(Structured page parsing data)
──────────────────────────────

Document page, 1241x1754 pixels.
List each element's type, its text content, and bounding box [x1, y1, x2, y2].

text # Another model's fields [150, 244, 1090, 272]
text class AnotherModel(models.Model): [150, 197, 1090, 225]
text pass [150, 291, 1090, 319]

──────────────────────────────

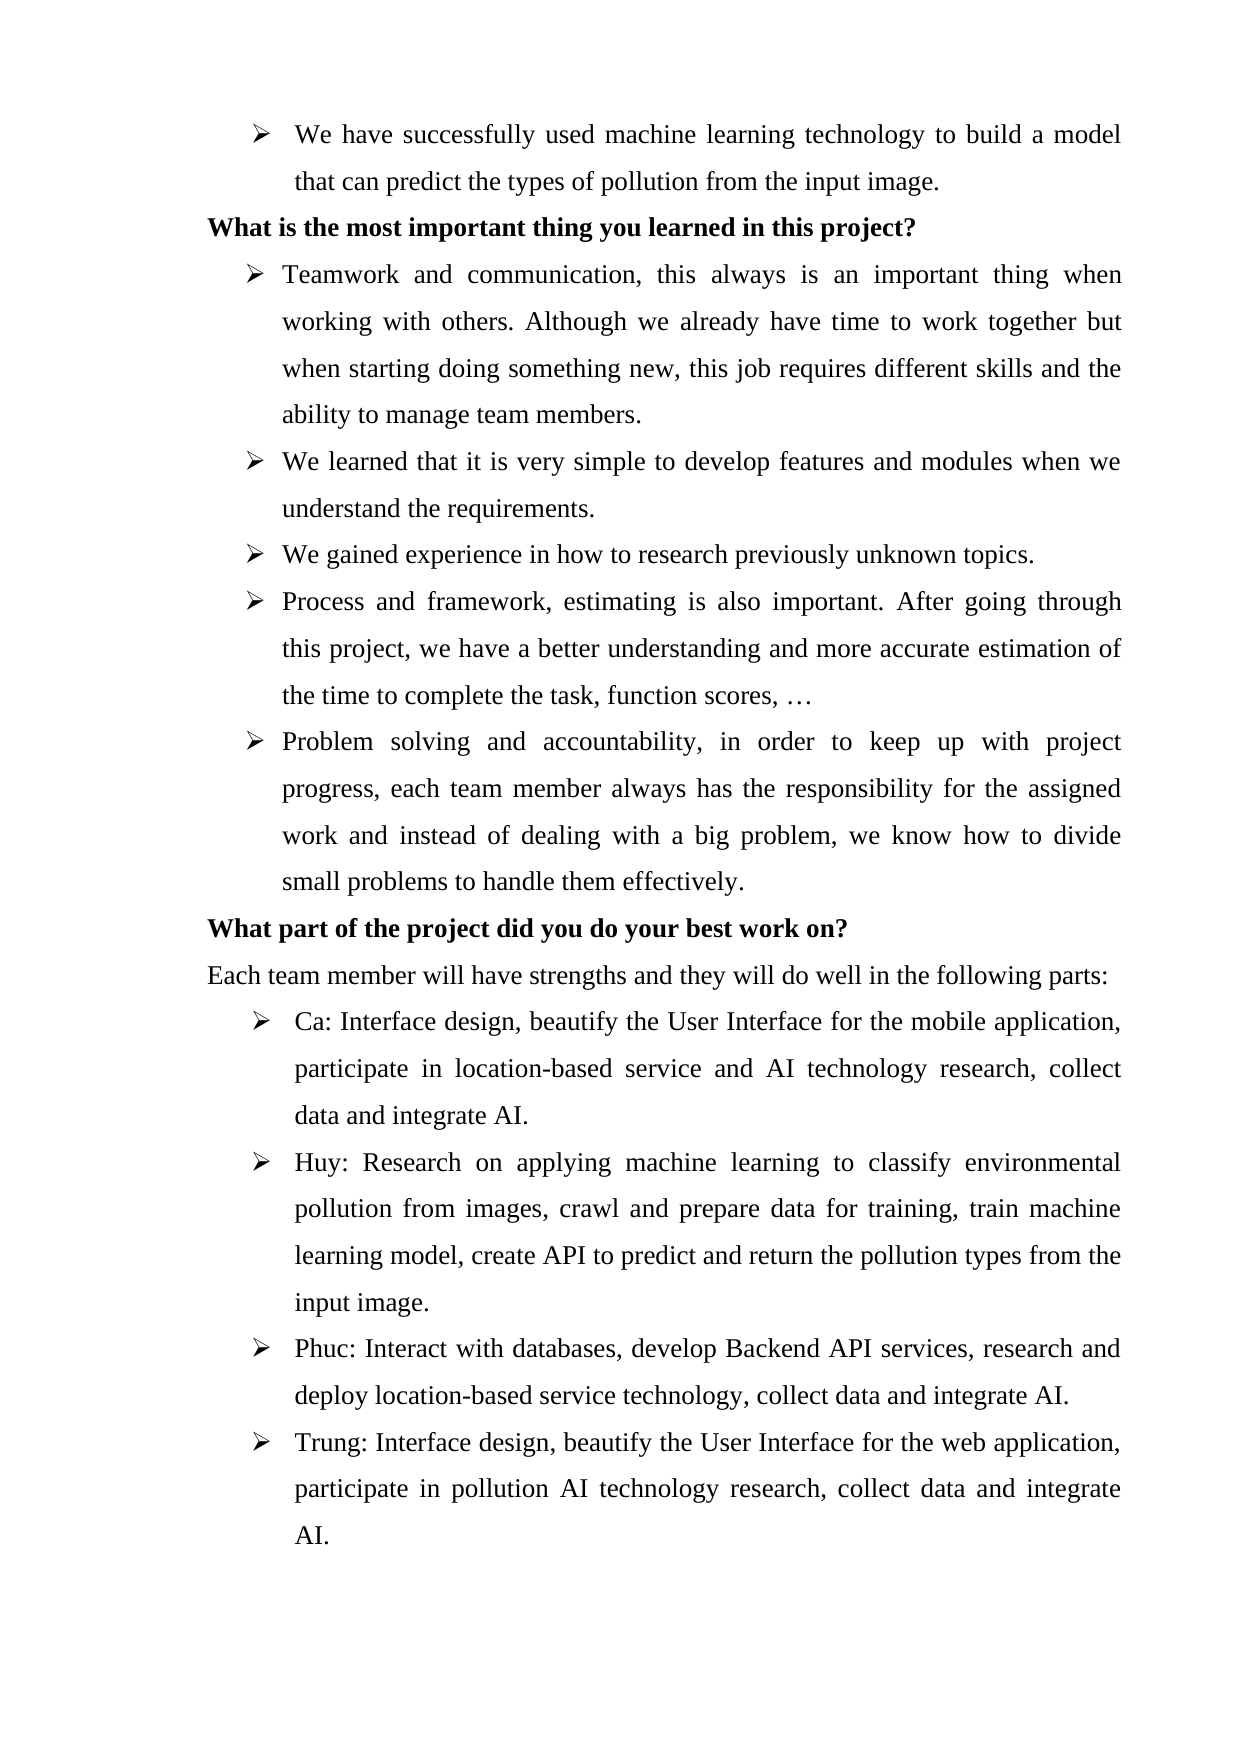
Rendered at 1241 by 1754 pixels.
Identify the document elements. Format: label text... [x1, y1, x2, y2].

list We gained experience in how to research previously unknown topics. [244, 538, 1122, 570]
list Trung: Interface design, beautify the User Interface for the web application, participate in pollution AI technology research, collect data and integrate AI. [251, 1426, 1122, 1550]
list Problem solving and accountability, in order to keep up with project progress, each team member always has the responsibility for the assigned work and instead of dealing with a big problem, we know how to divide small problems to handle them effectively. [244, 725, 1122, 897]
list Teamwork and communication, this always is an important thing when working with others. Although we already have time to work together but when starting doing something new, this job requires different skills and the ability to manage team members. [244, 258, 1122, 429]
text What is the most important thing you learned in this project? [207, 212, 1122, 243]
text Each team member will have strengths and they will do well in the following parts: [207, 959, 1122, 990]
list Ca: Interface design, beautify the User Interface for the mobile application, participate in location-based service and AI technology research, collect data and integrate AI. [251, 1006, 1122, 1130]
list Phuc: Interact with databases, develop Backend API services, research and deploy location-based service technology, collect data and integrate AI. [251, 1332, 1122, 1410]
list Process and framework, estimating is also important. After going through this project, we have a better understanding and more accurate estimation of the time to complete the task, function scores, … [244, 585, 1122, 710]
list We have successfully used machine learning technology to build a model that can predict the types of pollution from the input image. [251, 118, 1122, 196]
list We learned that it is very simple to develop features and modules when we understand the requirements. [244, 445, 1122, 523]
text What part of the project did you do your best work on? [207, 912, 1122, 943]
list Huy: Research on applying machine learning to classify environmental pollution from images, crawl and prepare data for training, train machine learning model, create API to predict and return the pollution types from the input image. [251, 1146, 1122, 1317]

──────────────────────────────

* Exercise aim *
Search the lines above for the string "pixels", then show every one that has it.

* Task result *
Document page, 1241x1754 pixels.
Rendered at 1241 by 1754 pixels.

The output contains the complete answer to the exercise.